“Eski Said, Yeni Said ve Üçüncü Said.” Bu devreler içtimâî, siyasî ve konjonktürel değişim değil; aynı istikamet çizgisinin tekâmül merhaleleridir. Mesela, 1890’da -12 yaşında- Tillo’daki Kubbe-i Hâsiye’de yemeğinin tanelerini, “Hayat-ı içtimâiyeye mâlikiyet ve fevkalâde vazîfeşinaslık ve çalışma bulunduğu için cumhuriyetperverliklerine mükâfaten”1 karıncalara veriyordu.
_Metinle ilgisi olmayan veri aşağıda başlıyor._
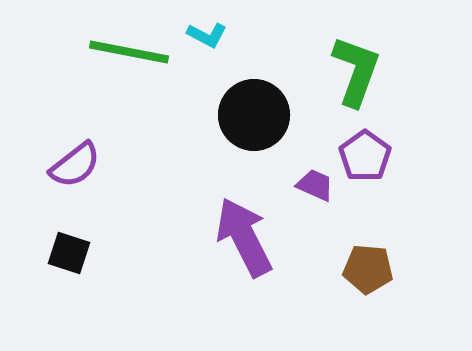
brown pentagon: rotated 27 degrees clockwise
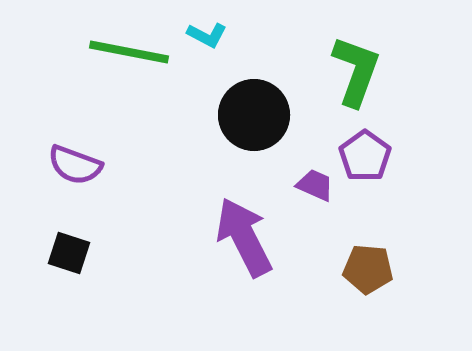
purple semicircle: rotated 58 degrees clockwise
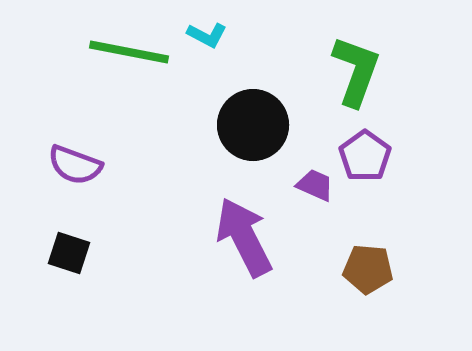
black circle: moved 1 px left, 10 px down
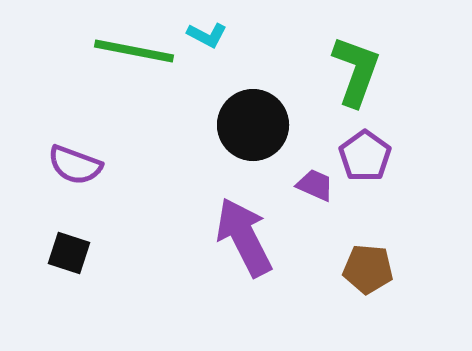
green line: moved 5 px right, 1 px up
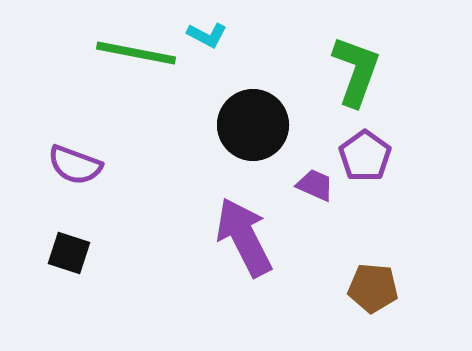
green line: moved 2 px right, 2 px down
brown pentagon: moved 5 px right, 19 px down
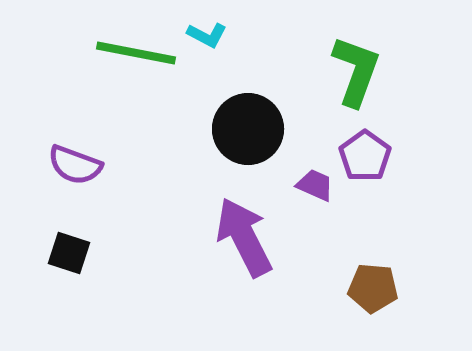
black circle: moved 5 px left, 4 px down
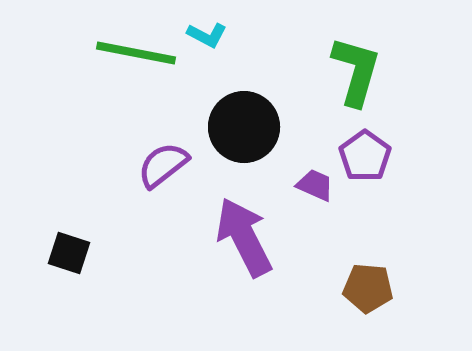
green L-shape: rotated 4 degrees counterclockwise
black circle: moved 4 px left, 2 px up
purple semicircle: moved 88 px right; rotated 122 degrees clockwise
brown pentagon: moved 5 px left
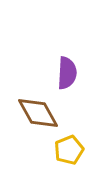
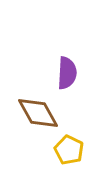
yellow pentagon: rotated 24 degrees counterclockwise
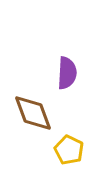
brown diamond: moved 5 px left; rotated 9 degrees clockwise
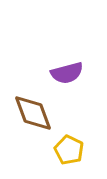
purple semicircle: rotated 72 degrees clockwise
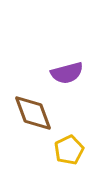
yellow pentagon: rotated 20 degrees clockwise
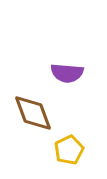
purple semicircle: rotated 20 degrees clockwise
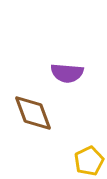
yellow pentagon: moved 20 px right, 11 px down
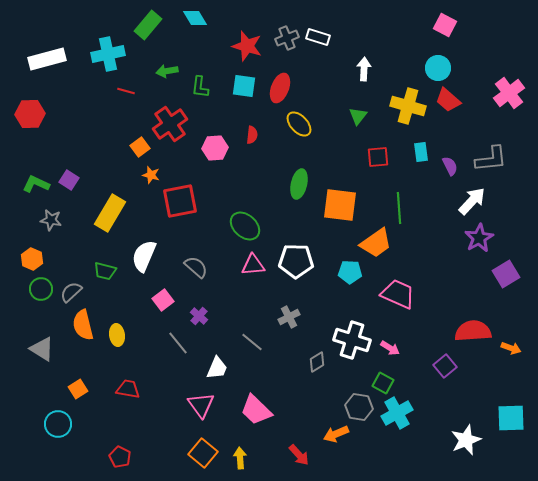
1894’te de Jön-Türk hareketi olan hürriyet ve cumhuriyet dâvâlarını İslama uygun bulmuş ve müdafaasını yapmıştır.2 Cumhuriyetperver karıncaları mahkeme müdafaasında da anlatır: “Benden sordular ki: ‘Cumhuriyet hakkında fikrin nedir?’ Ben de dedim: ‘Yaşlı mahkeme reisinden başka daha siz dünyaya gelmeden ben dindar bir cumhuriyetçi olduğumu elinizdeki Tarihçe-i Hayatım ispat eder… Hulefâ-i Râşidîn; hem halife, hem reisicumhur idiler… Fakat mânâsız isim ve resim değil, belki hakîkat-i adaleti ve hürriyet-i şer’iyeyi taşıyan mânâ-yı dindar cumhuriyetin reisleri idiler.”3 Keza, Eski Said döneminde meşrutiyet ve cumhuriyeti şöyle tarif eder: “Hürriyet, imânın bir hassasıdır (özelliğidir).”4 “Hürriyet, Rahman olan Allah’ın bir hediyesidir. Meşveret, Meşrutiyet-i şer’iyyedir.”5
“İstibdat, zulüm ve tahakkümdür. Meşrutiyet, adalet ve Şeriattır.”6 “Meşrûtiyet insanı hayvanlıktan (sürü olmak, güdülmekten) kurtarır; siz de tam insan olunuz.”7 “Cumhuriyet ki, adalet ve meşveret ve kanunda inhisar-ı kuvvetten (gücün hukukun emrinde olması, kuvvetin kanununla sınırlanmasından) ibarettir. (Haşiye: O zaman Meşrutiyet; şimdi o kelime yerine Cumhuriyet konulmuş.”8 “Hürriyetin en geniş şekli cumhuriyettir.”9
Bediüzzaman, Eski Said döneminde içtimai ve siyasi hayatta çok faaldi. Bu faal hâli, “İslam’ın hayat-ı içtimaiyesiyle münasebettar[lığı]”10 cihetiyledir. Ve esasları da şunlardır:
Siyaseti İslamiyet’e alet yaparak, hararetle hürriyete çalışmıştır.11 Siyaset vasıtasıyla dine ve ilme hizmet etmiştir. Hedefinde vatan ve milletin saadeti vardır”12 Muharriki (siyasette harekete geçiren), aşk-ı İslamiyet ve hamiyet-i diniyedir.”13
12 yaşında iken de, Yeni Said döneminde de, 3. Said ve ömrünün sonuna dek bu fikirlerinde tam bir istikamet vardır.
Dipnotlar:
1-bknz., Tarihçe-i Hayat, s. 66.; 2-Abdülkadir Badıllı, Mufassal Tarihçe-i Hayat, c. I, s. 114.; 3-Tarihçe-i Hayat, s. 626.; 4-Hutbe-i Şâmiye, s. 67.; 5-Münâzarât, s. 57.; 6-Divan-ı Harb-i Örfî, s. 23.; “7-Münazarat, s. 23.; 8-Divan-ı Harb-i Örfî, s. 65.; 9-Tarihçe-i Hayat, s. 204.; 10-Mektubat, s. 309.; 11-Tarihçe-i Hayat, s. 73.; 12-Şualar, s. 427.; 13-Sünuhat, s. 65.